103号室

オタクです 文章を書きます

シェアハウスがしたい

 

 

 ぼくの中のシェアハウスのイメージは、主に『電気サーカス』(唐辺葉介)とザ・ノンフィクション(6/18 6/25放送・会社と家族にサヨナラ・・・ニートの先の幸せ)から主に形成されている。両方とも、健全に育ち平凡な心で順当に育った健常人間ならば拒否反応を起こしてしまいそうなものだが、ぼくはこの二つで営まれているシェアハウスがどうしても羨ましくてたまらなくなる。

 

 

 『電気サーカス』内で営まれているシェアハウスは、もう本当にどうしようもないもので、定職に就いていない若者たちが酒やドラッグ等に溺れ、自堕落な生活を送っている、というものだった。テキストサイトを通じて出会う人間たちは全員が全員どうしようもなく、有体に言えば真性のクズだった。その、ほっといたら一人で死んでしまいそうなクズたちでも、仲間と寄り集まって暮らすことで、なんとか生きていたし、それに、なんだか楽しそうだ、と作品を読んでいて感じた。シェアハウスにありがちな、やっていきの概念はそこには全くなく(メンヘラはやっていきを感じると最悪死にます)、生きていればそれでいい、というゆるいルールが、本当に心地よさそうだった。

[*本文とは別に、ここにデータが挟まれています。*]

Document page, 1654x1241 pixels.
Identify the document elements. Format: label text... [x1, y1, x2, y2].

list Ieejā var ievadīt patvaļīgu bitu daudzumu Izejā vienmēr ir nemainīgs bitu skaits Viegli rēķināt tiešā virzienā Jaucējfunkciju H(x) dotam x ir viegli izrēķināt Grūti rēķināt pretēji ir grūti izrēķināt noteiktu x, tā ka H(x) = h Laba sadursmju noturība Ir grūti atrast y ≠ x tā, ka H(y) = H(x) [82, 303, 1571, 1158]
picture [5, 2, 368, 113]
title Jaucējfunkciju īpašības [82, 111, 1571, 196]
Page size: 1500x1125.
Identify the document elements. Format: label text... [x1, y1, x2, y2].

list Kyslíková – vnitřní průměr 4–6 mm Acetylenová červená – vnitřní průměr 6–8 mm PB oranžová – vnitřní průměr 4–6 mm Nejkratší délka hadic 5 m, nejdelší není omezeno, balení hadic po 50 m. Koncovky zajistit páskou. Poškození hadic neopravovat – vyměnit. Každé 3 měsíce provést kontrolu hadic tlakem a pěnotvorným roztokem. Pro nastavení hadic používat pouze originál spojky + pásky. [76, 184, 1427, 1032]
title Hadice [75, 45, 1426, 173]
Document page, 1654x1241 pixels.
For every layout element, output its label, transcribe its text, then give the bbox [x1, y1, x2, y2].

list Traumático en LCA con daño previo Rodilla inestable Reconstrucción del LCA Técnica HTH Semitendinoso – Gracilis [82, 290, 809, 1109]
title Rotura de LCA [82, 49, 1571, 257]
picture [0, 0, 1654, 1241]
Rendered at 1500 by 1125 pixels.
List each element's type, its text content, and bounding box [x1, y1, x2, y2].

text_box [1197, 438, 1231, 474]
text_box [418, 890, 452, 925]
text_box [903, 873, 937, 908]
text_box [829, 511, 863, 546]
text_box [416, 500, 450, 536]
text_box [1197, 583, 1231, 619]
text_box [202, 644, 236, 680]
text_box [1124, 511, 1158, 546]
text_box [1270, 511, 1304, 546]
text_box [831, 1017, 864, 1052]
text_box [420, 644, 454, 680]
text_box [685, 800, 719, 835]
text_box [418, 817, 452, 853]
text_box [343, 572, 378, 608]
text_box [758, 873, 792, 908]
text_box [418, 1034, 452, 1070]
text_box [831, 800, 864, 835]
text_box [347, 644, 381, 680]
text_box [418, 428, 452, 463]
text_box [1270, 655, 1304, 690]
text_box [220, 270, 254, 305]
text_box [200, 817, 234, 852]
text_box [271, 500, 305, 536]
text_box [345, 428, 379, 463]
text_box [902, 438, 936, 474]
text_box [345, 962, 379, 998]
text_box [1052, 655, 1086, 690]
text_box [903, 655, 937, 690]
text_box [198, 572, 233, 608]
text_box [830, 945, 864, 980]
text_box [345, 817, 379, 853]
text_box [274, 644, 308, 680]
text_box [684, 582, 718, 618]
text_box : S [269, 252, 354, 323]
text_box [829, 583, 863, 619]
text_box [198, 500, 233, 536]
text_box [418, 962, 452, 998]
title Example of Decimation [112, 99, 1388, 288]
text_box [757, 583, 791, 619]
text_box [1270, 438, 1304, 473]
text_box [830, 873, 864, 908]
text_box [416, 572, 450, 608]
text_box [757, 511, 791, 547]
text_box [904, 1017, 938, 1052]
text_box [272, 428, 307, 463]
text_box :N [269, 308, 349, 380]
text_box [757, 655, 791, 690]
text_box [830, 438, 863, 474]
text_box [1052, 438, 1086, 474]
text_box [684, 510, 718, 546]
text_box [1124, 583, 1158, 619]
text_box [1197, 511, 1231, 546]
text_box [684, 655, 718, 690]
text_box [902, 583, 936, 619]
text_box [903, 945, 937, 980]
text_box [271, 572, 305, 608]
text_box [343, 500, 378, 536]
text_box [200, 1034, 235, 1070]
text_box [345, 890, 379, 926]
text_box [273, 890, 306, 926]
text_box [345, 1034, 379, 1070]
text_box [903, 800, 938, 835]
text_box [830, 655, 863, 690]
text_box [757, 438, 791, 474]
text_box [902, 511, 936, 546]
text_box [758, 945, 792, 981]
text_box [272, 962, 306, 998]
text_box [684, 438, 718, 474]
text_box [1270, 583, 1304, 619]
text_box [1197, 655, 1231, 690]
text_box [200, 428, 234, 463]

世間一般からは住人同士の共依存関係だ、メンヘラの集まりだとか言われそうですが、社会や会社に依存している人が何言っても無駄なのです。貧しくても苦しくても、ぼくはそれで楽しければいいのです。苦しくなくて楽しいのがベストですが。

 

 

 ザ・ノンフィクションで取り扱われていたシェアハウスもまた、住人たちは楽しそうだなぁ、と感じた。楽しいのが一番だと思う。社会で生きていて楽しいのであればそれでいいし、社会で生きていて苦しいのなら社会で生きていかなくてもいいんじゃないなあ。ぼくは基本的に自分が楽しければ、赤の他人からはどう言われてもどうでもいいタイプなので、放送当時Twitterに現れた物申すマンも笑いながら読んでいた。そして、そんな物申すマンのいる社会に嫌気がさしてしまった。

 

 

 ここまでシェアハウスへのイメージと厭世観をだらだらと書いていたが、要するにぼくはシェアハウスがしたいのだ。「夢に向かって一直線!今は助走期間!」みたいなシェアハウスじゃなくて、もっとどうしようもないもの。お互いが過干渉でなく、気楽に暮らせて、さらに趣味も若干合うといいなあ、程度の。「弱い者は集まっていると死ににくい」とPha氏は言っていた、そんな弱い者が寄り集まったところに行きたい。そしてなにより、シェアハウスは安くて都会に住めるので良い。人生のうち一回は、どうしようもないシェアハウスに住み、バイトでもしながら、ずるずるだらだらと暮らしていきたい。そんなんができるのも若いうちだけだろうなあ、と思う。誰か誘ったり誘われたりしてください。よろしくお願いします。